Researchers tested first on a group of children and then on iCub, an AI machine: both use the process of mutual exclusion
Sometimes artificial intelligence can be used to understand how the human brain works. According to an experiment, children during the first years of life would apply the same associative mechanism used by robots to learn new words.
This is what emerges from a study conducted on a group of children of two and a half years who were asked to identify a toy among those proposed, which included an object unfamiliar to children. The aim of this test is very simple: to lead the children to learn the name of the unfamiliar toy using the technique of mutual exclusion. According to this psychological (but mainly computer) elimination procedure, children would use the information contained in their memory to label a new object. A bit like AI robots based on deep learning systems.
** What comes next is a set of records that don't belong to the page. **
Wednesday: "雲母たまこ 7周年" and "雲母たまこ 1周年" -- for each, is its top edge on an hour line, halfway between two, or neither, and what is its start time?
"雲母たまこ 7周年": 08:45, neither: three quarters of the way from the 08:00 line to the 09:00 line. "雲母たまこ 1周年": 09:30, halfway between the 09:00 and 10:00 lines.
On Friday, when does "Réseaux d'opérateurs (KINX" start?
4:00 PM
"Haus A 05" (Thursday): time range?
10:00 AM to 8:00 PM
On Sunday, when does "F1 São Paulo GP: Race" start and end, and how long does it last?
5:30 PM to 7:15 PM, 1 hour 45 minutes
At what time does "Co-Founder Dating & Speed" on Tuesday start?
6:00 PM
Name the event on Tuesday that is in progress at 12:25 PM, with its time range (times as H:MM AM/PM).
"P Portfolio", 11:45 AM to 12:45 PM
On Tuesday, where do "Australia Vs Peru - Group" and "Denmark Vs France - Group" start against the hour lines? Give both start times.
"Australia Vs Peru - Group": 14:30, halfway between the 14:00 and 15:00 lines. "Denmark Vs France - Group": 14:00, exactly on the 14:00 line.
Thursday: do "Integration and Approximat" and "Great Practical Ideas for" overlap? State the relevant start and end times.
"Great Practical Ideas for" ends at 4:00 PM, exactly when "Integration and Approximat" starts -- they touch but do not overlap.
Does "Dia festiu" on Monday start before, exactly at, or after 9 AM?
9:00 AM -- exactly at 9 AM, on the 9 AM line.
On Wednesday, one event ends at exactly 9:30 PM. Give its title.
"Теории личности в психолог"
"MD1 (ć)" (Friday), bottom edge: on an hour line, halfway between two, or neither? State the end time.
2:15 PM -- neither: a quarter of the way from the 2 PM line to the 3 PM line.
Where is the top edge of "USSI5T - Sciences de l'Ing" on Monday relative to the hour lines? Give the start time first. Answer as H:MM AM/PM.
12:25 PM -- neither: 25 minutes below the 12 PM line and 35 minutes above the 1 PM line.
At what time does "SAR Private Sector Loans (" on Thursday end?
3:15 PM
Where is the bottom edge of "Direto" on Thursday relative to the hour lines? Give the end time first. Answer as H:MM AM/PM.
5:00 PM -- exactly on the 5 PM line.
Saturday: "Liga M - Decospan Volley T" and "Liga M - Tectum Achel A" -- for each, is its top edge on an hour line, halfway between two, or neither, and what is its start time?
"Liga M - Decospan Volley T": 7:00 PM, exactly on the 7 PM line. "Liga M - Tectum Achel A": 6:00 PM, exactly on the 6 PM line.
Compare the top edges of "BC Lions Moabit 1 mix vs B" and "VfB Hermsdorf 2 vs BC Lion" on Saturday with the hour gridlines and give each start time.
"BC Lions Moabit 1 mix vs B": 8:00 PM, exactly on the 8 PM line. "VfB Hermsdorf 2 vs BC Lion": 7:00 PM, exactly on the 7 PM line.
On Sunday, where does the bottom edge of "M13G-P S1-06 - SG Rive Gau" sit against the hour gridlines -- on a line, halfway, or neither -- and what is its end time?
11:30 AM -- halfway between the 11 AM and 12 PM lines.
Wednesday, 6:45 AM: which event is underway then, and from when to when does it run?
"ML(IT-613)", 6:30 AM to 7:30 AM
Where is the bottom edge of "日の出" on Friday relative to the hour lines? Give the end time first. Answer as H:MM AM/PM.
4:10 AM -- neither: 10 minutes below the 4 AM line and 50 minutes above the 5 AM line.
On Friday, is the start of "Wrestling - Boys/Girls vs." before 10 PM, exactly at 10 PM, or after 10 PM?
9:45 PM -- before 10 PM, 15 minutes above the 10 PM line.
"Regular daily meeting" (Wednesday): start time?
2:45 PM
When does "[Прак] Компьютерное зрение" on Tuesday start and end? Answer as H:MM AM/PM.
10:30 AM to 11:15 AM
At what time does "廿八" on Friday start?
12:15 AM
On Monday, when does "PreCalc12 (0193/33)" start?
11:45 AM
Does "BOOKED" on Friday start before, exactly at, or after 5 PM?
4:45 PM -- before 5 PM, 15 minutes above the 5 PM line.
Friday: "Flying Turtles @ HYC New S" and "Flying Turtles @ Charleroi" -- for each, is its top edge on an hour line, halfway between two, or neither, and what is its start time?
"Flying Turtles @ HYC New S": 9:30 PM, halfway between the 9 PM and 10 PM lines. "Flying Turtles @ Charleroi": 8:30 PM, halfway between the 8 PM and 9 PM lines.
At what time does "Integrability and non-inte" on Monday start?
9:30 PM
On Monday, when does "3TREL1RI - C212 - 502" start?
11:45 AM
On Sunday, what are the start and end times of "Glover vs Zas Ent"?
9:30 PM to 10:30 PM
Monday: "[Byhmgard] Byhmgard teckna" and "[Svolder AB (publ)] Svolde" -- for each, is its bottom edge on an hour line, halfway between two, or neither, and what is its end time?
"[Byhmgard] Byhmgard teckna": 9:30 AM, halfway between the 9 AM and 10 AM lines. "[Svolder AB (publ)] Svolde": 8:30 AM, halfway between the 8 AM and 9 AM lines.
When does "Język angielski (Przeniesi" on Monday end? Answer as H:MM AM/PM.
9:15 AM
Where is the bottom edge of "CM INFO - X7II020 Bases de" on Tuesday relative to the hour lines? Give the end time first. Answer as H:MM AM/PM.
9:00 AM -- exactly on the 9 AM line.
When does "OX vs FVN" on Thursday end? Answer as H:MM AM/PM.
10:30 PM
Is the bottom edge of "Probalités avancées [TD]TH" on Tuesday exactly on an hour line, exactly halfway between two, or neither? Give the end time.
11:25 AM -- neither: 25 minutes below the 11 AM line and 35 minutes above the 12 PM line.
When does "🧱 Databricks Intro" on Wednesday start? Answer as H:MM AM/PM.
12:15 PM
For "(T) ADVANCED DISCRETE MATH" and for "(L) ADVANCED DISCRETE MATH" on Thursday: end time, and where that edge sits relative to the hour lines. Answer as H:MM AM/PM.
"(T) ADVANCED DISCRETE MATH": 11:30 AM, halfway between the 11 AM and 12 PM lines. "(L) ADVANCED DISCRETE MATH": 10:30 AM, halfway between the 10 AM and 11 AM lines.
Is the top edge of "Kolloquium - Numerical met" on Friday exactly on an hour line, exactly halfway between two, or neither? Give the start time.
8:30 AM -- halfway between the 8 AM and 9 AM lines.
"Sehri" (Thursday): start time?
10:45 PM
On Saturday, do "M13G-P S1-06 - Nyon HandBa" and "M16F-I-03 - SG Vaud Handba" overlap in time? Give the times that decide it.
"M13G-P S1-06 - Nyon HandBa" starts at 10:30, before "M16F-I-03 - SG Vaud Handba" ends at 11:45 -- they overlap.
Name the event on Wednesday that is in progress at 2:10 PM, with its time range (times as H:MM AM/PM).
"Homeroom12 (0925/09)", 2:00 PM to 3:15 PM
The experiment carried out with iCub
The children were given three toys: one brown, one yellow and one orange. With regard to the first two, the group most likely already knew which type of animal corresponded to each color. Next, the researchers asked the children to identify the giraffe. The children, applying the mutual exclusion technique, were able to figure out that the giraffe was the orange object.
After performing this test, the study team performed the same experiment on iCub, a child-sized AI robot. The AI system can recognize up to 12 objects. Surprisingly, the machine was also able to detect the unknown toy, applying the same elimination mechanism used by the human group.
This proves one thing, according to the authors of the experiment: in the first years of life, the human brain applies the same simple associative process as robots to learn.